Emeka Anokwuru
Father of Nigerian tourism, Chief Mike Amachree, has called on rich Nigerians and entrepreneurs to invest and develop tourist sites in rural areas. He said this would serve as an incentive to make Nigerians visit and explore the rural areas and also help grow the economy in rural areas.
Amachree made the call in his goodwill message to tourism professionals to mark the 2020 World Tourism Day, with the theme “Tourism and Rural Development.”
He congratulated all state governors and tourism professionals in the country on the auspicious day and also drew attention to the contributions of the tourism sector to the economic development of Nigeria.
Amachree, national president of the Centre for the Promotion of Peace, Tourism, Arts and Culture (CEPTAC), praised the efforts of five state governments, Rivers, Lagos, Kano, Plateau and Cross River, that had in the early 1990s brought Nigerian tourism into the limelight.
The doyen of Nigerian tourism advised governors that tourism establishment and promotion was entirely a private sector affair, emphasising that government should not operate tourist sites. He said, where government comes was is in the provision of infrastructure, creating the enabling environment and financial support for the private sector to operate.

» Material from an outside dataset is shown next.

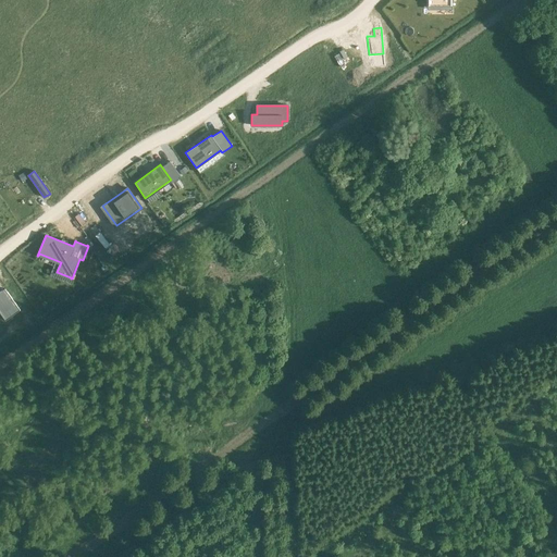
[(4,288),(0,292),(0,312),(5,320),(20,310),(4,288)]
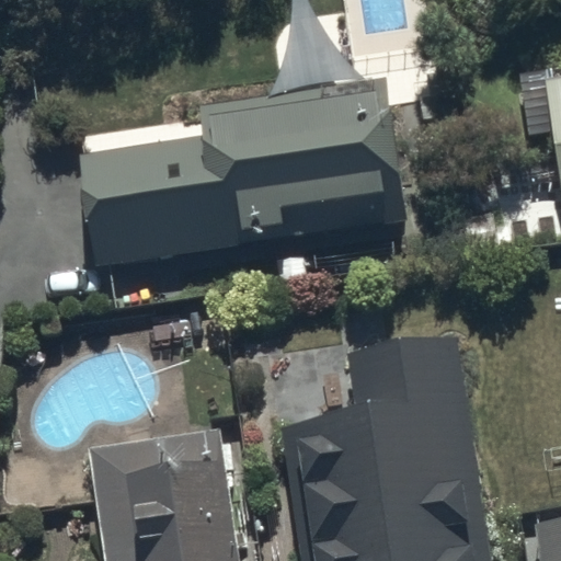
[(204,135),(78,155),(94,266),(405,220),(384,76),(198,104),(204,135)]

The CEPTAC president disclosed that his association was planning to tour the country to discuss with prominent traditional rulers whose stools were recognised before Nigeria’s independence on how to use a section of their palaces as tourist sites by displaying artworks, relics, and monuments and artifacts of their communities for tourists to view and appreciate as was done in the 1990s when the Association of Tourism Practitioners of Nigeria visited the palaces of King Jaja of Opobo, the Oba of Ikeja, the Emir of Kano, Gbong Gwom Jos, Obong of Calabar, and the Ataoja of Osogbo.
He also lamented that the COVID-19 pandemic had slow down the development of tourism in Nigeria.